Wirzba and Thirsk staunchly deny that interpretation.

Wirzba says the methodology for calculating standard clinical ARP rates was agreed to in the last round of negotiations with the government, although it was never signed off on by the province. Rather than use that methodology, the triage physician agreement follows a rate-setting formula from 2002.

Thirsk says he needs a chance to represent his section’s concerns before he can endorse the agreement in good faith.

“It’s a conversation that has not occurred that needs to occur so I can go back to my membership and say, ‘We know this isn’t great. We know you’re stepping up. Here’s the protection we can give you.’ That’s my duty as the AMA person.”

The AMA has since advised its members not to sign on to triage physician role, despite believing it is a measure with potential to provide some relief to over-burdened ERs.

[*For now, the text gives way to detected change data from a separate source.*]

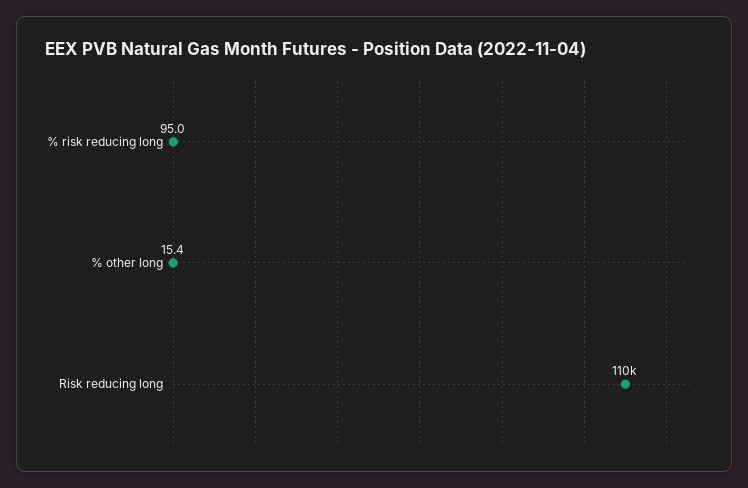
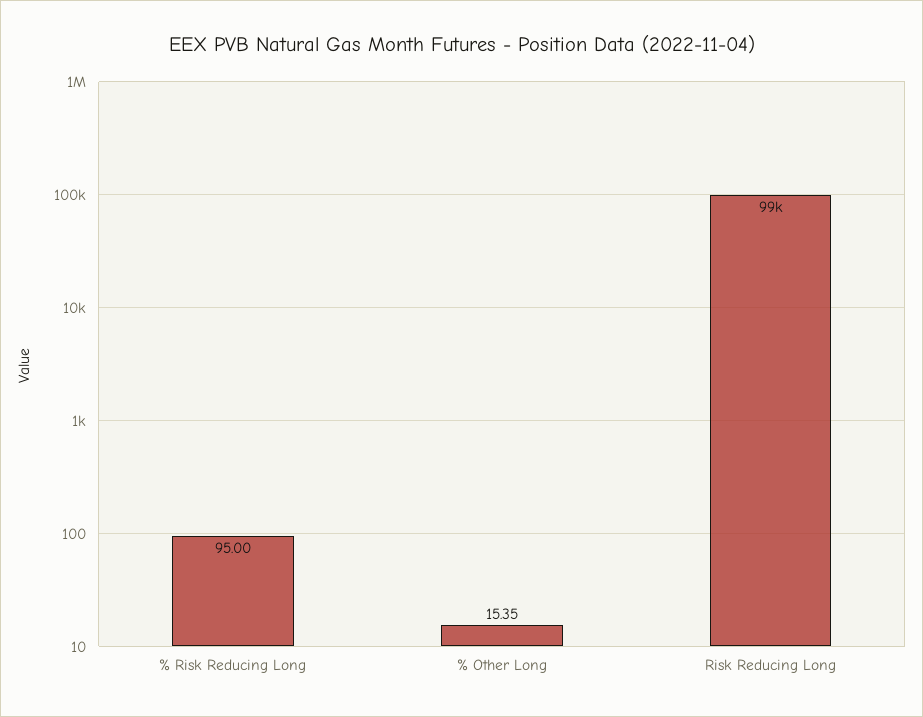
  {
    "% risk reducing long": 95,
    "% other long": 15.35,
-   "Risk reducing long": 110000
+   "Risk reducing long": 99000
  }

“The AMA has not had the chance to talk, negotiate, or advocate for any of our membership.”

Thirsk says he resents the implication that physicians aren’t willing to step up.

“There has been an attempt to frame this as the doctors aren’t willing, or the doctors don’t want to do the job. And that’s frankly untrue,” Thirsk said.

Wirzba added that the negotiating process has been further handicapped by the health-care refocusing, which has severed the authority for financial aspects and agreement terms between two ministries, HSHS and PPHS.

“Needless to say, physicians are a little frustrated. How do you negotiate with two different ministries? Especially when you know they’re linked? It’s not just financial. It’s not just terms.”

The master agreement between the province and the AMA that was eventually arrived at in 2022 is set to expire this spring, sending both parties back into negotiations.

Wirzba says he hopes failure to reach an agreement on the triage physician position does not foreshadow upcoming negotiations.

Thirsk is not optimistic.

“I can only speak for my section, but our membership is feeling deeply unheard and trampled on.”